The proposal already faced criticism from civil society organizations and business associations. They argue that it cannot be up to private companies to decide on the right balance between law enforcement and the fundamental rights of citizens. Furthermore, the new proposal would undermine existing MLA procedures and give up most of the achieved MLA principles. They also pointed to the European Investigation Order as an already existing, efficient MLA instrument that could be improved in the future but does not need to be replaced by the European Production Order. Others consider the proposal to be opening “Pandora’s box,” since it is an incentive for other countries, less committed to the rule of law (such as Russia, Turkey, or China), to act in the same way and therefore jeopardize European companies.

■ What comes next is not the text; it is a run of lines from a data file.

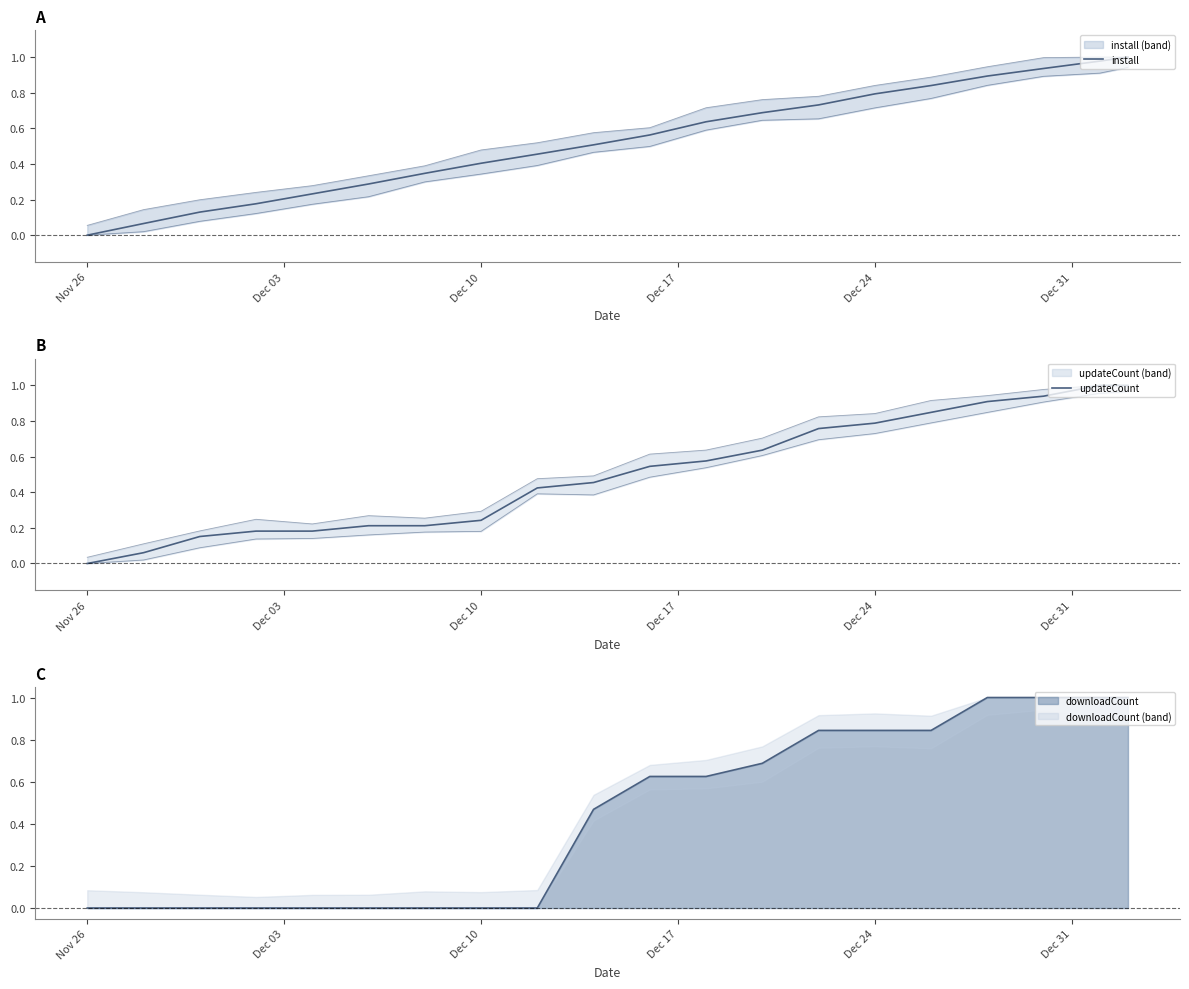

At which label does updateCount reach its minimum?

Nov 26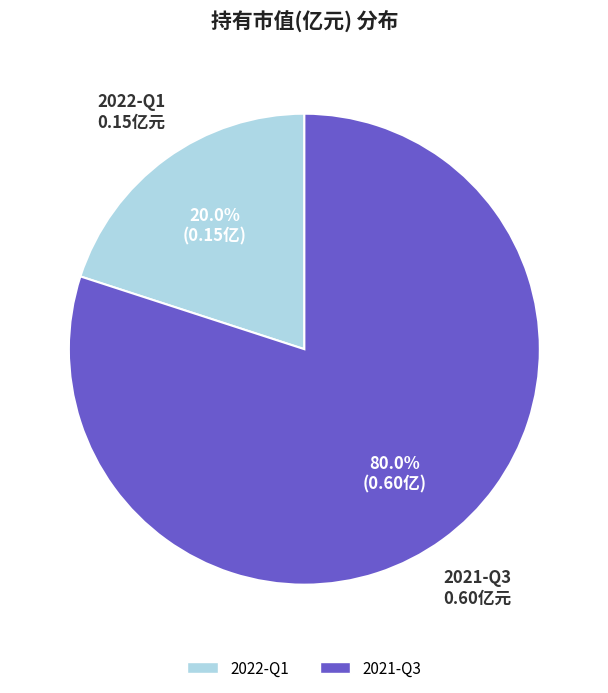

What is the largest slice in the pie chart?

2021-Q3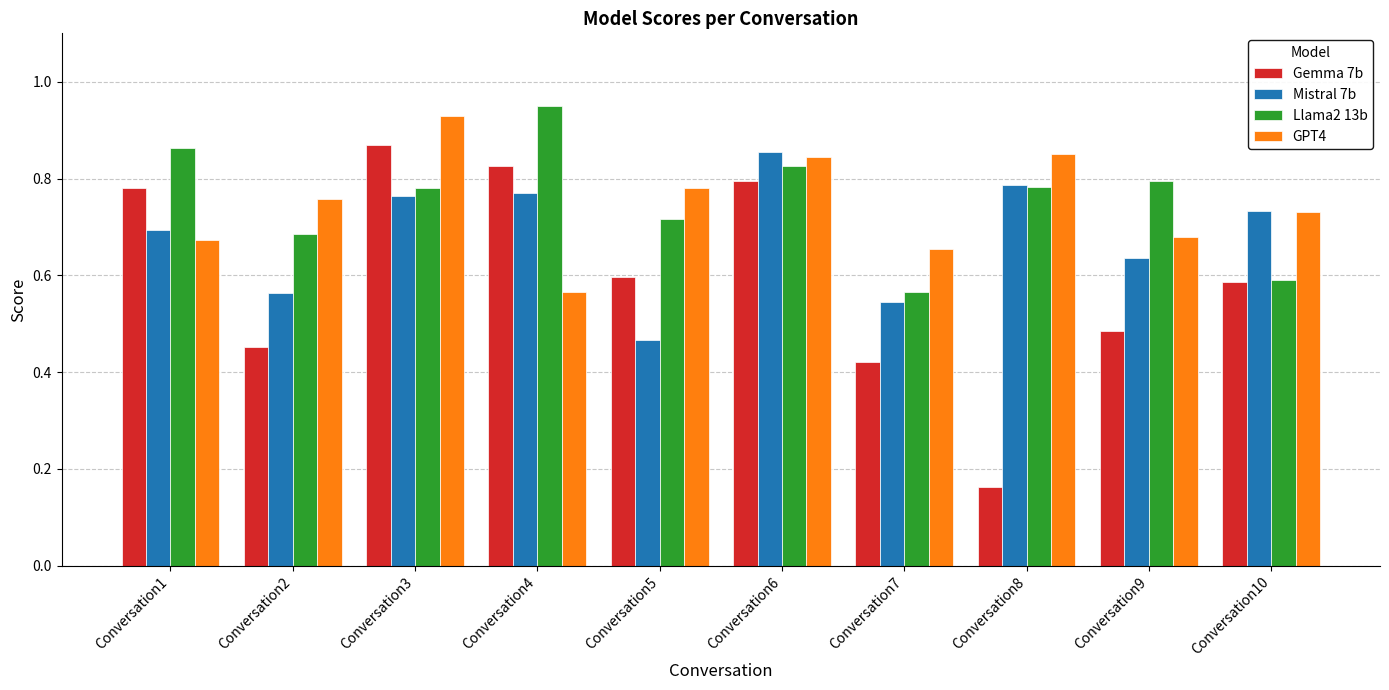

Which category has the highest value in the Gemma 7b series?

Conversation3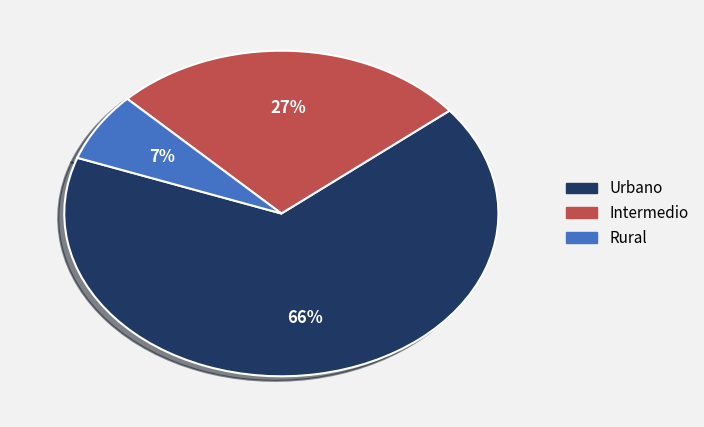

Is there any slice that represents more than half of the pie?

Yes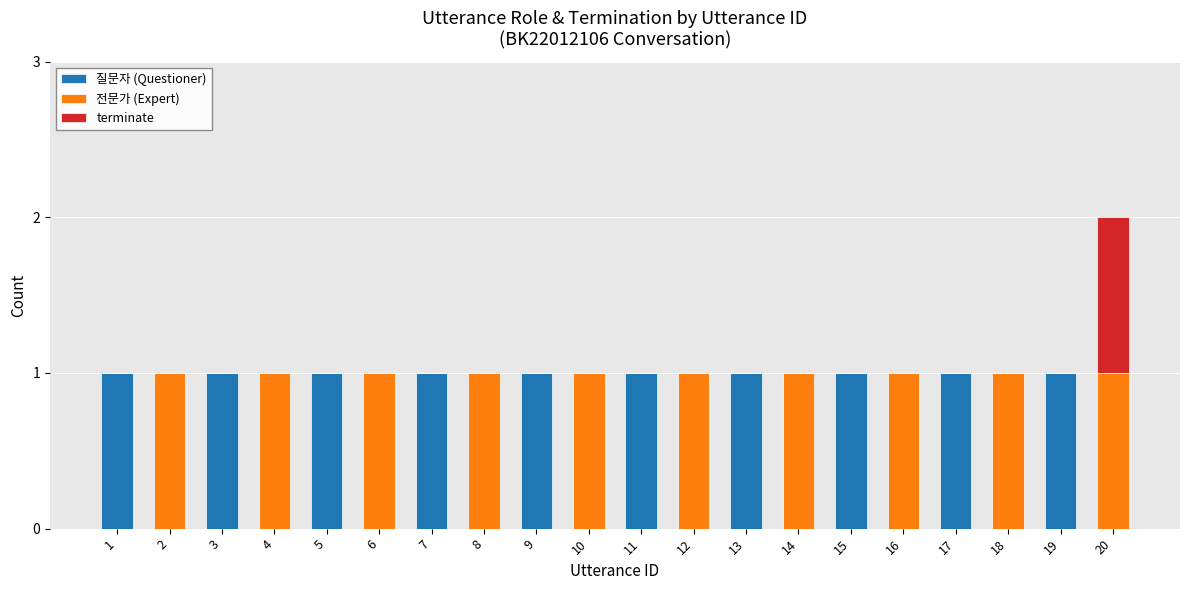

Is it true that 질문자 (Questioner) equals 1 at 13?

True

Business organizations expect economic losses for the service providers, since they may no longer protect their customers’ interests appropriately. Ultimately, some critics argue that the effects of the e-evidence measure may be low, since criminals will seek and find other ways to escape access to their data by law enforcement authorities.

Notwithstanding this criticism, the EU is in a tight spot, since the USA adopted the so-called CLOUD Act enacted in March 2018. “CLOUD Act” stands for “Clarifying Lawful Overseas Use of Data Act”. Its purpose is similar to the e-evidence proposal of the European Commission. It allows U.S. federal law enforcement to compel U.S.-based technology companies, via warrant or subpoena, to provide requested data stored on servers − regardless of whether the data are stored in the USA or on foreign soil. It also foresees that, by means of “executive agreements,” law enforcement authorities from foreign “qualified countries” will have equal access to the data of the U.S. companies.

Furthermore, the Council of Europe is currently preparing an additional protocol to its 2001 Cybercrime Convention, which addresses e-evidence. Accordingly, law enforcement authorities may directly cooperate with providers of other jurisdictions. International production orders shall modify the existing MLA and make the fight against crime speedier and effective.

The legislative proposal on e-evidence comes with a series of measures presented on 17 April 2018. The package of measures was entitled “Denying terrorists and criminals the means and space to act”.